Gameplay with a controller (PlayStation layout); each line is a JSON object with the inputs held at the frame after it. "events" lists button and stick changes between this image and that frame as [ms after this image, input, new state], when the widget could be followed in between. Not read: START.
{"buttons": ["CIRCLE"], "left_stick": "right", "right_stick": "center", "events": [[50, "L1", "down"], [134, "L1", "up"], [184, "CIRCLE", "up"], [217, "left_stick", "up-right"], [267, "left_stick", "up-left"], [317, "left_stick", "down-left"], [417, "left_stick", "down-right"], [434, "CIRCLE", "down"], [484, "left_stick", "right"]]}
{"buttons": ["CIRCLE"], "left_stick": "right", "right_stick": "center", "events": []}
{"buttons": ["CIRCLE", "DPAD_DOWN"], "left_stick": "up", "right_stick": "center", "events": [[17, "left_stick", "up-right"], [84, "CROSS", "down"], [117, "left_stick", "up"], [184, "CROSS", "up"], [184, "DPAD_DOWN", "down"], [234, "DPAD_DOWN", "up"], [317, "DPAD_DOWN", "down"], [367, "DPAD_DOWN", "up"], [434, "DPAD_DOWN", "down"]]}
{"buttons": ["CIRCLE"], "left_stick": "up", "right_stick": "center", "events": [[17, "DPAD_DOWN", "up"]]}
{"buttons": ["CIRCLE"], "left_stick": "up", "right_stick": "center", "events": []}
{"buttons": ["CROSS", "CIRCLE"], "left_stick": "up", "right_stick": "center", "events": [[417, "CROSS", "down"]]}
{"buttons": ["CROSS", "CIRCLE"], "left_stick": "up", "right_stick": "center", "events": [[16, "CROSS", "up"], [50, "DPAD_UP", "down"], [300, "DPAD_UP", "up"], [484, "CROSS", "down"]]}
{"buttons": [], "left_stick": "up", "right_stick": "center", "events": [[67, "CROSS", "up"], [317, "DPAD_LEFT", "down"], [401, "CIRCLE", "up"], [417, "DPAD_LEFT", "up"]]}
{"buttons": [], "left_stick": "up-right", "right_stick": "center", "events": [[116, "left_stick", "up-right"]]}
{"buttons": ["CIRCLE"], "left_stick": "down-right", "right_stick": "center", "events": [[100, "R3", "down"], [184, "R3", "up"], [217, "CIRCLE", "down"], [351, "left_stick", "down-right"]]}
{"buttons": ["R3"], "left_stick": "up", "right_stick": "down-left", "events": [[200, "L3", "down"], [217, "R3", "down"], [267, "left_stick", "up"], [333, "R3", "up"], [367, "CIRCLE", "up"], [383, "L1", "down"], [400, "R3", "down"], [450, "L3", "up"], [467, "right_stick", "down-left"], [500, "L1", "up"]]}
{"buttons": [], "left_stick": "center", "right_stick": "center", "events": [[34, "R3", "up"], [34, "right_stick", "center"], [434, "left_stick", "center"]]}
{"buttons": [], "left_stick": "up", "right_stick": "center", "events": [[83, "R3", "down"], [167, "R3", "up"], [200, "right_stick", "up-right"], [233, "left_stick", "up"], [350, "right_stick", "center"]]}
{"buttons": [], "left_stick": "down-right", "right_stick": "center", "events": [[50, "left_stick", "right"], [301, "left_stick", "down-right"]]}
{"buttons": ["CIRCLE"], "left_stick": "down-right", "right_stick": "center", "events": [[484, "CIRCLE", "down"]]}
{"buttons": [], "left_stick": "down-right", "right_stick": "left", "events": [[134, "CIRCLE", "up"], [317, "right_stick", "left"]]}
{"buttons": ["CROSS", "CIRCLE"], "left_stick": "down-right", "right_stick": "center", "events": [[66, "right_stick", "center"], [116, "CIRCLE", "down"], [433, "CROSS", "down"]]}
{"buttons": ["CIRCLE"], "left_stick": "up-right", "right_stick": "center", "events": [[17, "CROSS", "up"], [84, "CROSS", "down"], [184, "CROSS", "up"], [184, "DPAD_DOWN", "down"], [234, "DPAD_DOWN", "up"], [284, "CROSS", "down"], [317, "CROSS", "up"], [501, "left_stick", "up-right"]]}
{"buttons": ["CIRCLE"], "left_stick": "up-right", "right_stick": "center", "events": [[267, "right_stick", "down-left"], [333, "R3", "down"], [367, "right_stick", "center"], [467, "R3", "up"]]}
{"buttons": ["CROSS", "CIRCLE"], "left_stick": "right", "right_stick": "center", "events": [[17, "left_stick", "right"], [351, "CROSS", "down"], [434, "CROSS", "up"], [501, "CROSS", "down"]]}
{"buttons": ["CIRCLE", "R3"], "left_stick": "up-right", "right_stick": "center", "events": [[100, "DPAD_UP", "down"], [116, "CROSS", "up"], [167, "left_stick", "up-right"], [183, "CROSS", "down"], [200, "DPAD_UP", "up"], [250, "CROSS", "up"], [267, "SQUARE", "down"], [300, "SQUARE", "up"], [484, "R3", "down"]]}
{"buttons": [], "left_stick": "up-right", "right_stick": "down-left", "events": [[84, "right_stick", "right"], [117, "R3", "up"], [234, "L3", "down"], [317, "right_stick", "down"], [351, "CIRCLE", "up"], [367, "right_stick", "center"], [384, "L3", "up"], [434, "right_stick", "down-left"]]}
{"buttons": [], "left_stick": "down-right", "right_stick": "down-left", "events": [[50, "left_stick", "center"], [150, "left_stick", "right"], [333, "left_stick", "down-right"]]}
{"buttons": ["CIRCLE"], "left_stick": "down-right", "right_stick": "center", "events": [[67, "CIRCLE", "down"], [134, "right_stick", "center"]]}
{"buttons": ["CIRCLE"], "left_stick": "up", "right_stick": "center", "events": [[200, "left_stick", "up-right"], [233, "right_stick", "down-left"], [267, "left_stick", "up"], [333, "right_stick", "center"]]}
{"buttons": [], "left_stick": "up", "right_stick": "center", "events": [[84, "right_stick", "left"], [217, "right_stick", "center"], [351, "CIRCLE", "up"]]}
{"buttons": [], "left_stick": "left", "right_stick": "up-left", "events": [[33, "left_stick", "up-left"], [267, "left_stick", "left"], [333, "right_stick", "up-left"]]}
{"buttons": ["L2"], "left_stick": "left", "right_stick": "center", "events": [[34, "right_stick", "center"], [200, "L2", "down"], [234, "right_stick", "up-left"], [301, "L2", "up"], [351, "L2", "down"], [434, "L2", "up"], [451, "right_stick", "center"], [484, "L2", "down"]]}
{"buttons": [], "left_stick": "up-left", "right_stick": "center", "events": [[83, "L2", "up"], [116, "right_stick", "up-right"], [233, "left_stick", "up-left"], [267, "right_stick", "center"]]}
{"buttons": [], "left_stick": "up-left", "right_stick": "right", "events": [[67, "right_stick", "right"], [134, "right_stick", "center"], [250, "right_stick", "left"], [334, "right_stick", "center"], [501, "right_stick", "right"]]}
==*==
_EXERCISE GOAL_: Extract every record and return it verbatim.

_EXPECTED ANSWER_:
Gameplay with a controller (PlayStation layout); each line is a JSON object with the inputs held at the frame after it. "events" lists button and stick changes between this image and that frame as [ms after this image, input, new state], when the widget could be followed in between. Not read: START.
{"buttons": ["CIRCLE"], "left_stick": "right", "right_stick": "center", "events": [[50, "L1", "down"], [134, "L1", "up"], [184, "CIRCLE", "up"], [217, "left_stick", "up-right"], [267, "left_stick", "up-left"], [317, "left_stick", "down-left"], [417, "left_stick", "down-right"], [434, "CIRCLE", "down"], [484, "left_stick", "right"]]}
{"buttons": ["CIRCLE"], "left_stick": "right", "right_stick": "center", "events": []}
{"buttons": ["CIRCLE", "DPAD_DOWN"], "left_stick": "up", "right_stick": "center", "events": [[17, "left_stick", "up-right"], [84, "CROSS", "down"], [117, "left_stick", "up"], [184, "CROSS", "up"], [184, "DPAD_DOWN", "down"], [234, "DPAD_DOWN", "up"], [317, "DPAD_DOWN", "down"], [367, "DPAD_DOWN", "up"], [434, "DPAD_DOWN", "down"]]}
{"buttons": ["CIRCLE"], "left_stick": "up", "right_stick": "center", "events": [[17, "DPAD_DOWN", "up"]]}
{"buttons": ["CIRCLE"], "left_stick": "up", "right_stick": "center", "events": []}
{"buttons": ["CROSS", "CIRCLE"], "left_stick": "up", "right_stick": "center", "events": [[417, "CROSS", "down"]]}
{"buttons": ["CROSS", "CIRCLE"], "left_stick": "up", "right_stick": "center", "events": [[16, "CROSS", "up"], [50, "DPAD_UP", "down"], [300, "DPAD_UP", "up"], [484, "CROSS", "down"]]}
{"buttons": [], "left_stick": "up", "right_stick": "center", "events": [[67, "CROSS", "up"], [317, "DPAD_LEFT", "down"], [401, "CIRCLE", "up"], [417, "DPAD_LEFT", "up"]]}
{"buttons": [], "left_stick": "up-right", "right_stick": "center", "events": [[116, "left_stick", "up-right"]]}
{"buttons": ["CIRCLE"], "left_stick": "down-right", "right_stick": "center", "events": [[100, "R3", "down"], [184, "R3", "up"], [217, "CIRCLE", "down"], [351, "left_stick", "down-right"]]}
{"buttons": ["R3"], "left_stick": "up", "right_stick": "down-left", "events": [[200, "L3", "down"], [217, "R3", "down"], [267, "left_stick", "up"], [333, "R3", "up"], [367, "CIRCLE", "up"], [383, "L1", "down"], [400, "R3", "down"], [450, "L3", "up"], [467, "right_stick", "down-left"], [500, "L1", "up"]]}
{"buttons": [], "left_stick": "center", "right_stick": "center", "events": [[34, "R3", "up"], [34, "right_stick", "center"], [434, "left_stick", "center"]]}
{"buttons": [], "left_stick": "up", "right_stick": "center", "events": [[83, "R3", "down"], [167, "R3", "up"], [200, "right_stick", "up-right"], [233, "left_stick", "up"], [350, "right_stick", "center"]]}
{"buttons": [], "left_stick": "down-right", "right_stick": "center", "events": [[50, "left_stick", "right"], [301, "left_stick", "down-right"]]}
{"buttons": ["CIRCLE"], "left_stick": "down-right", "right_stick": "center", "events": [[484, "CIRCLE", "down"]]}
{"buttons": [], "left_stick": "down-right", "right_stick": "left", "events": [[134, "CIRCLE", "up"], [317, "right_stick", "left"]]}
{"buttons": ["CROSS", "CIRCLE"], "left_stick": "down-right", "right_stick": "center", "events": [[66, "right_stick", "center"], [116, "CIRCLE", "down"], [433, "CROSS", "down"]]}
{"buttons": ["CIRCLE"], "left_stick": "up-right", "right_stick": "center", "events": [[17, "CROSS", "up"], [84, "CROSS", "down"], [184, "CROSS", "up"], [184, "DPAD_DOWN", "down"], [234, "DPAD_DOWN", "up"], [284, "CROSS", "down"], [317, "CROSS", "up"], [501, "left_stick", "up-right"]]}
{"buttons": ["CIRCLE"], "left_stick": "up-right", "right_stick": "center", "events": [[267, "right_stick", "down-left"], [333, "R3", "down"], [367, "right_stick", "center"], [467, "R3", "up"]]}
{"buttons": ["CROSS", "CIRCLE"], "left_stick": "right", "right_stick": "center", "events": [[17, "left_stick", "right"], [351, "CROSS", "down"], [434, "CROSS", "up"], [501, "CROSS", "down"]]}
{"buttons": ["CIRCLE", "R3"], "left_stick": "up-right", "right_stick": "center", "events": [[100, "DPAD_UP", "down"], [116, "CROSS", "up"], [167, "left_stick", "up-right"], [183, "CROSS", "down"], [200, "DPAD_UP", "up"], [250, "CROSS", "up"], [267, "SQUARE", "down"], [300, "SQUARE", "up"], [484, "R3", "down"]]}
{"buttons": [], "left_stick": "up-right", "right_stick": "down-left", "events": [[84, "right_stick", "right"], [117, "R3", "up"], [234, "L3", "down"], [317, "right_stick", "down"], [351, "CIRCLE", "up"], [367, "right_stick", "center"], [384, "L3", "up"], [434, "right_stick", "down-left"]]}
{"buttons": [], "left_stick": "down-right", "right_stick": "down-left", "events": [[50, "left_stick", "center"], [150, "left_stick", "right"], [333, "left_stick", "down-right"]]}
{"buttons": ["CIRCLE"], "left_stick": "down-right", "right_stick": "center", "events": [[67, "CIRCLE", "down"], [134, "right_stick", "center"]]}
{"buttons": ["CIRCLE"], "left_stick": "up", "right_stick": "center", "events": [[200, "left_stick", "up-right"], [233, "right_stick", "down-left"], [267, "left_stick", "up"], [333, "right_stick", "center"]]}
{"buttons": [], "left_stick": "up", "right_stick": "center", "events": [[84, "right_stick", "left"], [217, "right_stick", "center"], [351, "CIRCLE", "up"]]}
{"buttons": [], "left_stick": "left", "right_stick": "up-left", "events": [[33, "left_stick", "up-left"], [267, "left_stick", "left"], [333, "right_stick", "up-left"]]}
{"buttons": ["L2"], "left_stick": "left", "right_stick": "center", "events": [[34, "right_stick", "center"], [200, "L2", "down"], [234, "right_stick", "up-left"], [301, "L2", "up"], [351, "L2", "down"], [434, "L2", "up"], [451, "right_stick", "center"], [484, "L2", "down"]]}
{"buttons": [], "left_stick": "up-left", "right_stick": "center", "events": [[83, "L2", "up"], [116, "right_stick", "up-right"], [233, "left_stick", "up-left"], [267, "right_stick", "center"]]}
{"buttons": [], "left_stick": "up-left", "right_stick": "right", "events": [[67, "right_stick", "right"], [134, "right_stick", "center"], [250, "right_stick", "left"], [334, "right_stick", "center"], [501, "right_stick", "right"]]}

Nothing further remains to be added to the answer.